Before we knew it, it was late. S. had been out late the night before, and we felt guilty about keeping her out so late this evening. We said our goodbyes. Thanks so much for the relaxing, delicious, enjoyable evening, S.!  Best of luck in your future travels!

We walked away feeling so lucky…what a great night! Rather than go home to our hotel, D and I decided to go late-night sightseeing. We were more than halfway through our trip to Seoul, and we were getting worried we wouldn’t be able to see or do all that we had planned. All the guidebooks say that Namdaemun market is open all night, and that sounded fun… from Frommer’s 2008 South Korea: “Namdaemun is the largest traditional market in the country and going strong since 1414. They say if you can’t find it here, it probably doesn’t exist. There are no set hours, which vary by store, but the shijang is bustling any day of the week. Serious bargain hunters come for the night market from midnight to 4am.”

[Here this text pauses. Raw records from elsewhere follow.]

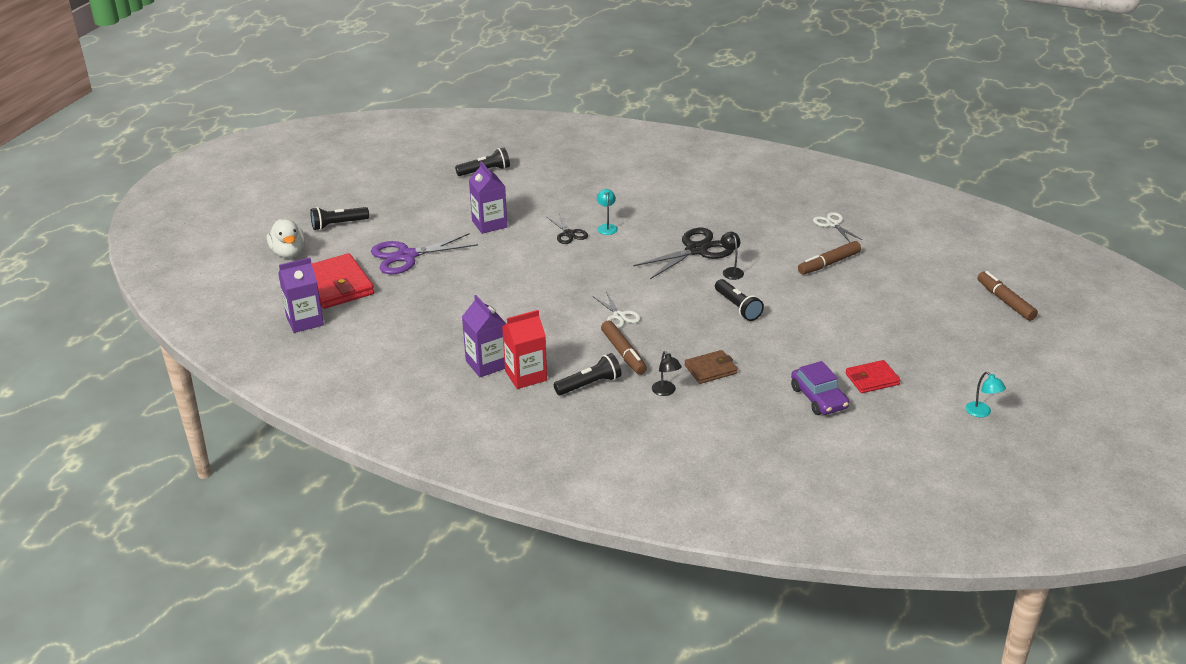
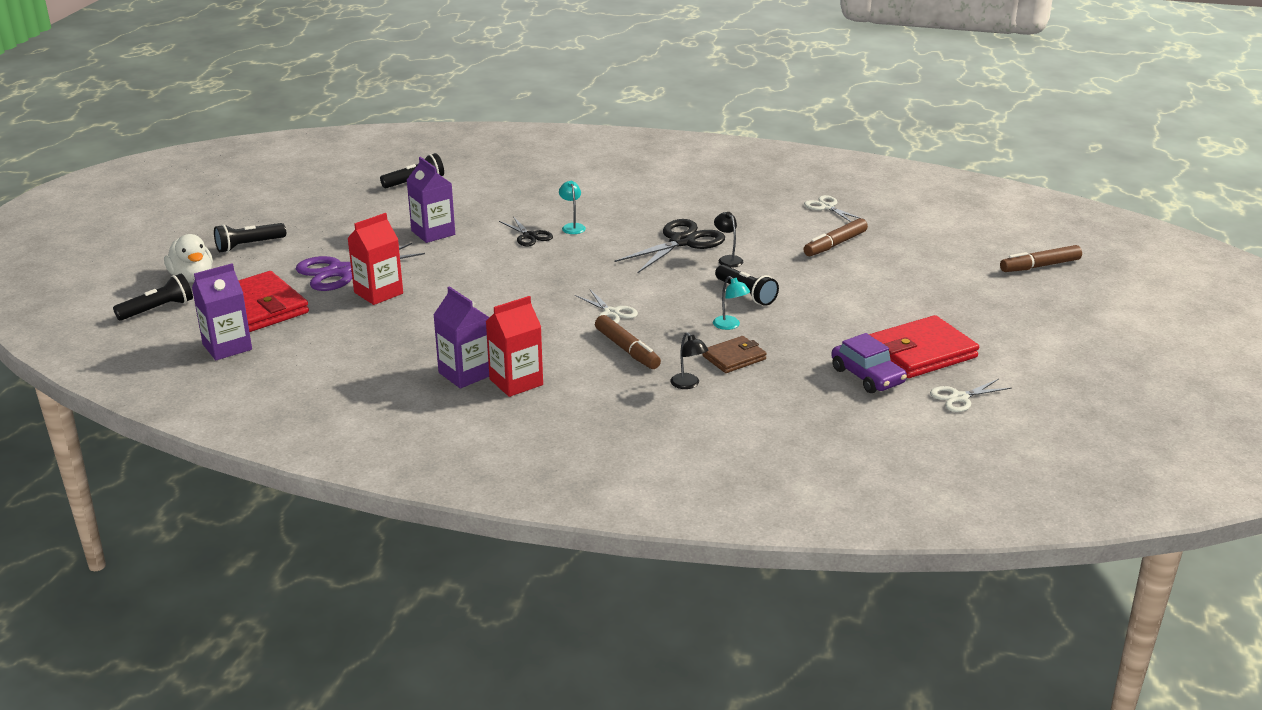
camera: 10 degrees left, 5 degrees down
black flashlight [554,353,621,395] -> black flashlight moved to [113,274,193,321]
red wallet [845,360,900,393] -> red wallet [869,315,979,378], size x1.74
turquoise lamp [966,371,1006,418] -> turquoise lamp moved to [713,276,750,330]
brown marker [977,271,1038,321] -> brown marker turned 75 degrees counterclockwise [1000,245,1082,272]
none -> red carton [347,213,403,305]
none -> white scissors [930,379,1012,412]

Bargain hunting? Traditional market? Vendors, shops, and alleyways? Sounds great!!

The main gate of Namdaemun Market:

And it would have been great…in theory. Turns out 11pm isn’t the best time to see Namdaemun. Though some shops are open, 90% or more of them are closed. Most of what you see are deliveries taking place for the next day’s market, or people closing up their stalls, stores, and restaurants. In a city less safe than Seoul (it’s so safe!), it would have been a darkish scary place to be at night.

This is a good picture of what it was like…lots of store signs, but almost all the vendors had packed up and left their stores covered in black tarps.

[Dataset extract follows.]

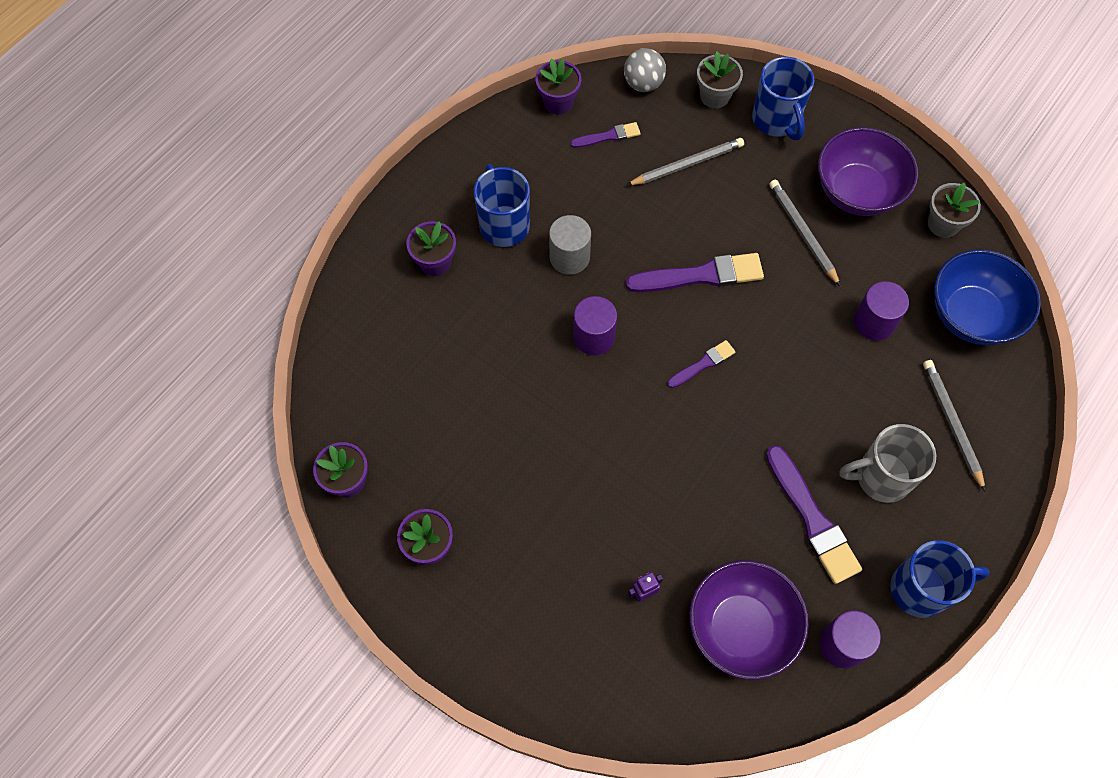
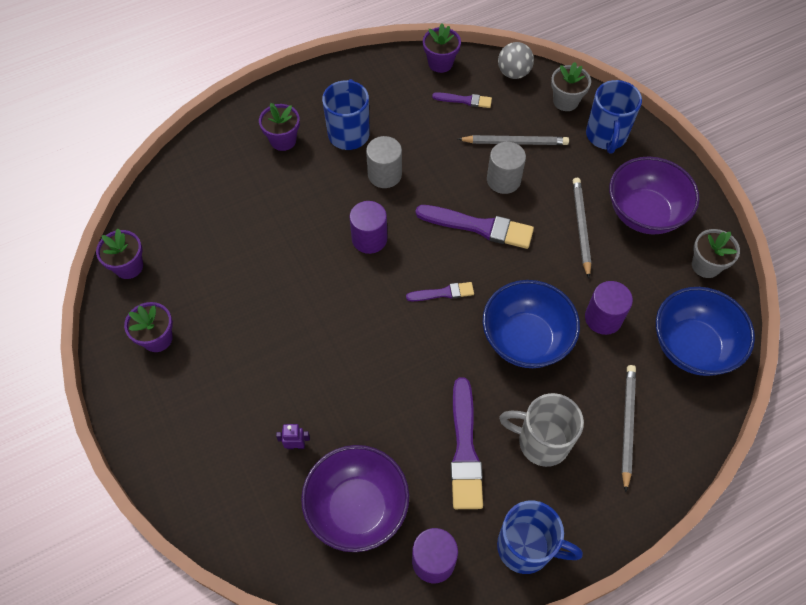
camera: 25 degrees right, 5 degrees down
none -> blue bowl [483,280,580,368]
none -> grey cylinder [487,142,526,194]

Some shops were open, though.

We checked out these two toy stores for Pororo:

And looked at all the beautiful kinds of wrapping paper for sale in this alleyway store (it’s a shame the lighting was so harsh…the colors of the paper were incredible):

A ginseng store was just closing (the ginseng stores kinda creeped D out…most of them had large posters with ginseng roots in the shape of human bodies, preserved in bottles and covered with wispy roots. I thought it was kinda cool.):

And restaurant alley was still bustling, with sample dishes set out to draw in potential customers:

The one thing we wanted from Namdaemun was a hanbok for K’s first birthday celebration (called a Tol in Korea). A few hanbok stores were open at that time of night, but the hanboks they sold weren’t the nicest. We knew we couldn’t leave Seoul without that special purchase, so we made plans to come back during the day.

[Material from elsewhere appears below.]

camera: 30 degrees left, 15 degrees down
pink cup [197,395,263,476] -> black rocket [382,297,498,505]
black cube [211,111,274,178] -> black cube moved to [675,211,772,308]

Before leaving, we sat down at Namdaemun Gate. The wooden structure of Namdaemun dates back to 1447. Namdaemun Gate, or “Great Southern Gate,” was South Korea’s #1 National Treasure, and was destroyed by arson earlier in the year by a man who held a grudge against the government. Now there’s a temporary enclosure around it, and at the window you can see scaffolding for rebuilding.

Namdaemun is surrounded by business buildings, the market, and busy city streets, but it sits in the middle of a green lawn with a plaza and benches. I’d seen old photos of Namdaemun all over the internet and in books, and before it matched the bustle and bright lights of its location. It was ancient in the middle of modern, but it was grand and bright and busy. The night we visited, it just seemed quiet. Still. Almost like it was asleep behind its new blue walls.

They’re rebuilding. I hope when we return with K and the rest of our kids we can see it as it was. We sat for a long while and looked, then wandered back through the market and back to our hotel. G’night, Seoul.


~ by themagpiesnest on June 25, 2008.